Stellarium 0.12.4
Renderer

Introduction

During Google Summer of Code 2012, graphics code was separated into a subsystem called Renderer (src/core/renderer).

Renderer is composed of interface classes abstracting away low-level graphics work, and backend classes either derived from or used by the interface classes.

This allows to change underlying implementation without rewriting drawing code. For example, we now have two sets of backend classes: GL1 and GL2. Which one is used is decided at startup without affecting drawing code.

API outline

renderer-api-overview.png

StelRenderer

The central class of the Renderer subsystem is StelRenderer. It constructs other graphics classes (textures, vertex and index buffers, etc.) and sets graphics state (global color, depth test mode, etc.). It also handles drawing. There is always only one StelRenderer instance, though it's not a singleton (no global access). While the graphics classes are constructed by StelRenderer, it's the caller's responsibility to delete them. Also, they must be destroyed before StelRenderer (which is destroyed right before the program exits).

For example, to construct a texture (StelTextureNew), call StelRenderer::createTexture(), to construct a vertex buffer (StelVertexBuffer), call StelRenderer::createVertexBuffer(), and so on.

Handling construction of graphics classes in StelRenderer allows different backends (e.g. GL1, GL2) to construct their own implementations.

StelVertexBuffer

StelVertexBuffer is a templated array-like container constructed by StelRenderer that stores vertices. A vertex is a struct specified by user through the template argument; it has to fulfill some requirements (see StelVertexBuffer documentation), e.g. it can't have data members that don't make sense in a vertex. Various vertex types are possible; vertex type specifies what attributes to use (position, texcoord, color, normal) as well as their dimensions.

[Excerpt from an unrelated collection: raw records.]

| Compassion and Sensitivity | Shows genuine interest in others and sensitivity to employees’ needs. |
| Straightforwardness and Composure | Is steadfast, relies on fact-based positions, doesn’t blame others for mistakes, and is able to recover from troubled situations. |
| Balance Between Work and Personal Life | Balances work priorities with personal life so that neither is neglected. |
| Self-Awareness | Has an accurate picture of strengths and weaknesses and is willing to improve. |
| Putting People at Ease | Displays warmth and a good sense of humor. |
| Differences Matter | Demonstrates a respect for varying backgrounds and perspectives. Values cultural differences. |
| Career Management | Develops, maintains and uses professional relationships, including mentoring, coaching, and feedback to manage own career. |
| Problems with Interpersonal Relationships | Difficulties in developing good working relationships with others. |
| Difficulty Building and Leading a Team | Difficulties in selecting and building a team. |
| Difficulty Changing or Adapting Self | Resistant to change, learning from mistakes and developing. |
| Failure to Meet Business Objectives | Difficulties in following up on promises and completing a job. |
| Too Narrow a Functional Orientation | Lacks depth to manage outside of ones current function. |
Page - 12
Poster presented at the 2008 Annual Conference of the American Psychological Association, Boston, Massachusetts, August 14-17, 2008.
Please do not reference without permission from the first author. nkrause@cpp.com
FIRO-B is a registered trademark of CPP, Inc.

Before drawing, a vertex buffer must be locked, allowing things like uploading vertices to the GPU. Vertex buffers are drawn using StelRenderer. If possible, they should be filled once, locked, and never unlocked again. Backend might then move the vertex data to the GPU, greatly improving performance even if some extra vertices are drawn.

StelIndexBuffer

Index buffers can be used with vertex buffers to specify which vertices to draw. For example, a vertex buffer containing a 2D grid might be used with many index buffers (one draw per index buffer), each specifying a row of the grid as a triangle strip. StelIndexBuffer API is similar to StelVertexBuffer, but it's not templated. There are 2 index types (specified at construction); 16bit and 32bit. 16bit is faster but only usable with with up to 65535 vertices. Again, the buffer must be locked before drawing, and it's best to keep it locked for a long time without modifications.

StelTextureNew

Textures are bound to texture units to be used in following draws. Textures are used only with vertex types that have texture coordinates. By default, only the texture bound to the first texture unit is drawn, interpreted as color. Shaders can also use other texture units and interpret the texture differently (as normals, specularity, etc.).

StelTextureNew is the interface class for textures. StelRenderer never fails to construct a texture, but the new texture might be in various states. If loading fails, the texture is in "Error" state, and, when bound, a placeholder texture is used instead. Depending on creation parameters, a texture might still be loading in background when constructed. It might even wait to start loading until the first time it's bound. In this case the placeholder is used until loading finishes.

StelGLSLShader

Shaders are programs running on the GPU that can override default graphics functionality. They are usually used for advanced effects such as normal mapping, shadows, and so on. Some backends (GL2) might draw everything with shaders internally, but default graphics functionality is unchanged. Graphics APIs have different shader languages; for OpenGL, GLSL is used. There is no simple way to abstract this behind a backend-independent interface, so instead of a generic "Shader" class, GLSL is used as an optional StelRenderer feature that might not be supported by a backend. If ever needed, support for HLSL (used by Direct3D) might be implemented in a similar way.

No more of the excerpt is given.